The Senator even got that feeling when he met with President Bush to discuss Specter's role chairing the approval hearings for Supreme Court Chief Justice John Roberts. "Look at his body language," the Senator said. "He's kind of turning away. He's almost got an expression like - I have to shake his hand; he's chairman of the committee, but... "

Specter finished his chemotherapy in July of 2005, and Matt O'Donnell spoke with him one month later, about his medical milestone.

"The best thing to do was work."

Specter says he will run for an unprecedented 6th term in 2010, when he will be 80 years old.

Matt O'Donnell: You would be 86 at the end of that next term..."

With his usual dry wit, the Senator replied, "Well, there will be a real question whether I should run at 86."

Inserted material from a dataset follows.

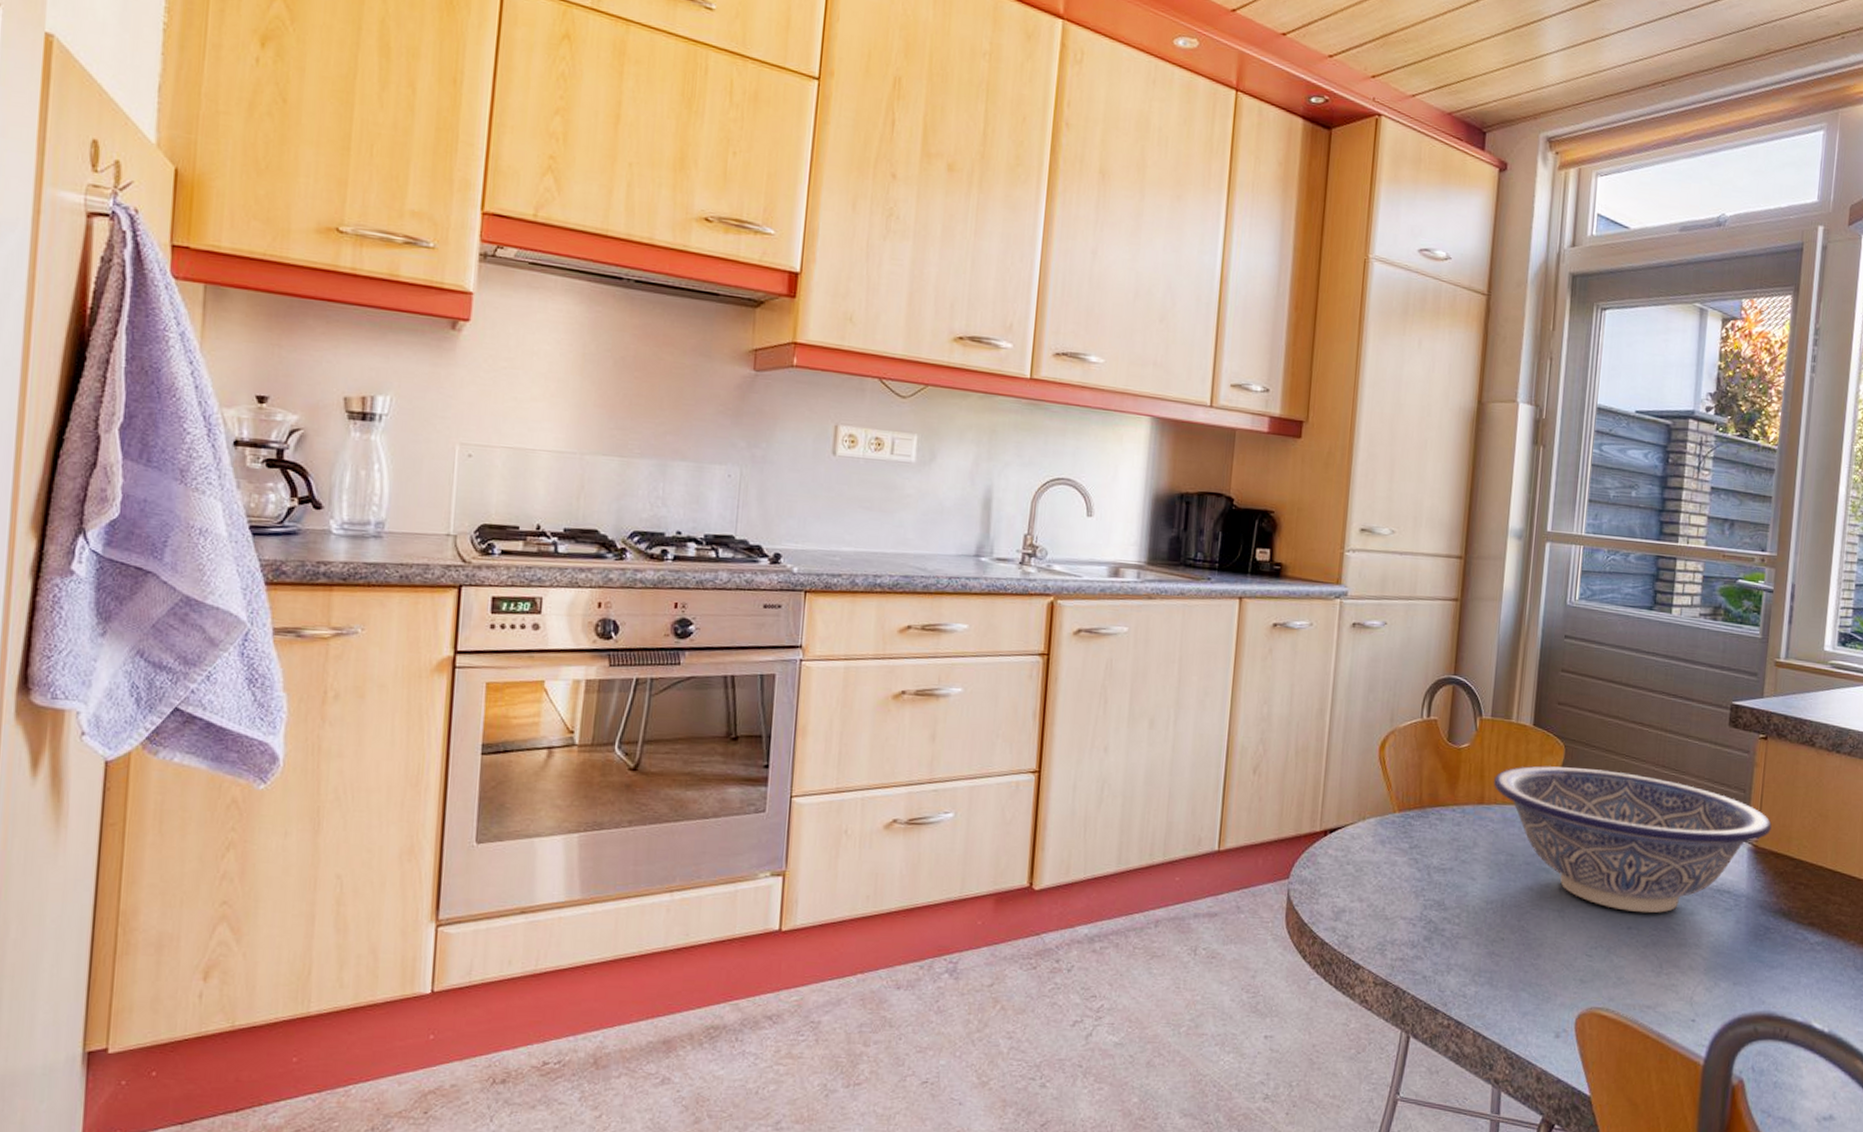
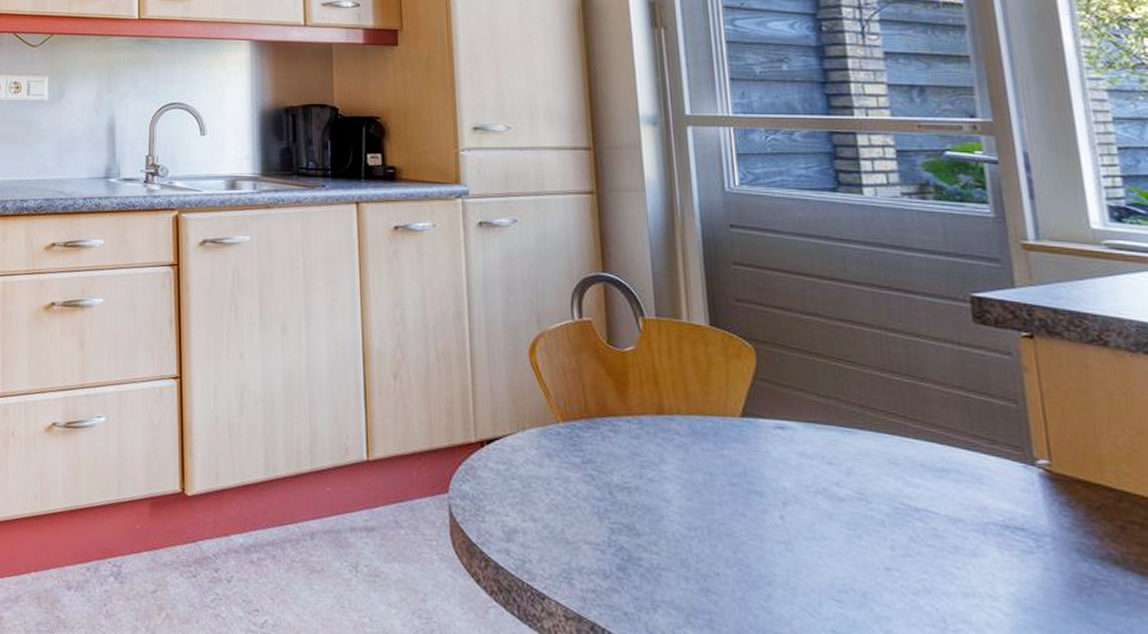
decorative bowl: present [1493,765,1772,914] -> none [671,371,1068,552]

His book is intended to reach others facing cancer, or a serious diagnosis, "Get out of bed everyday, no matter how hard it is. Face up to what you have, Be a little skeptical. Get on the internet and get more information about your disease. Get a second opinion."

Specter attributes his energy, stamina, and logevity to daily exercise, which includes playing squash, and a careful diet. He also believes his hard work, distracted him from the pain. Some proceeds from Specter's book will benefit the American Cancer Society.